The task:
Please repeat the data exactly. Any picture in it stays out.

----- Given entries -----

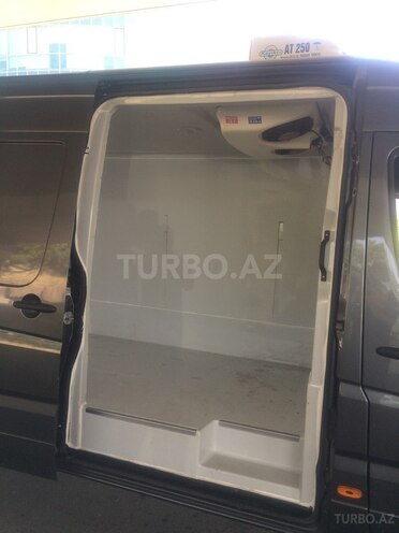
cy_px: 266
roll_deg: -0.1
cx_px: 200
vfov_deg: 61.7
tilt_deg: -4.0
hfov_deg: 48.2
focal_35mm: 29
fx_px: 446
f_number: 2.2
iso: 40
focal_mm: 4.15
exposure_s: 1/100
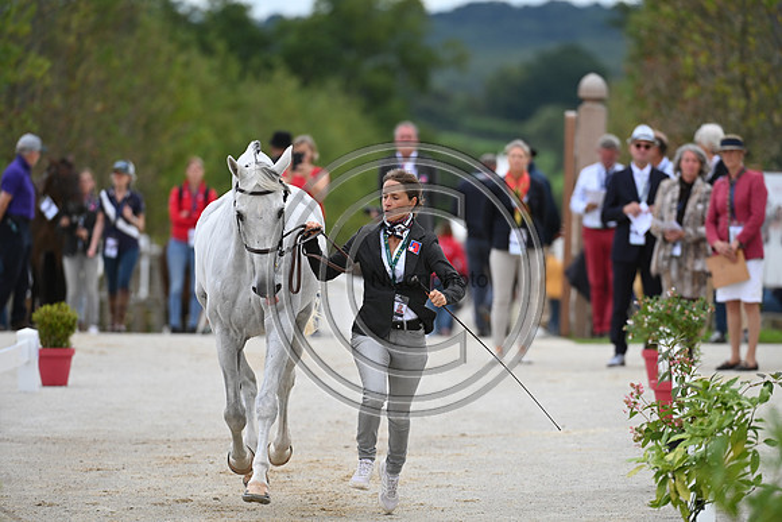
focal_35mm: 360
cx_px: 391
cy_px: 261
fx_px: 7821
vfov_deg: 3.8
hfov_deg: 5.7
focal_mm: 360
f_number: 5.6
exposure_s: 1/1600
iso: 560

-----

Reply:
cy_px: 266
roll_deg: -0.1
cx_px: 200
vfov_deg: 61.7
tilt_deg: -4.0
hfov_deg: 48.2
focal_35mm: 29
fx_px: 446
f_number: 2.2
iso: 40
focal_mm: 4.15
exposure_s: 1/100
focal_35mm: 360
cx_px: 391
cy_px: 261
fx_px: 7821
vfov_deg: 3.8
hfov_deg: 5.7
focal_mm: 360
f_number: 5.6
exposure_s: 1/1600
iso: 560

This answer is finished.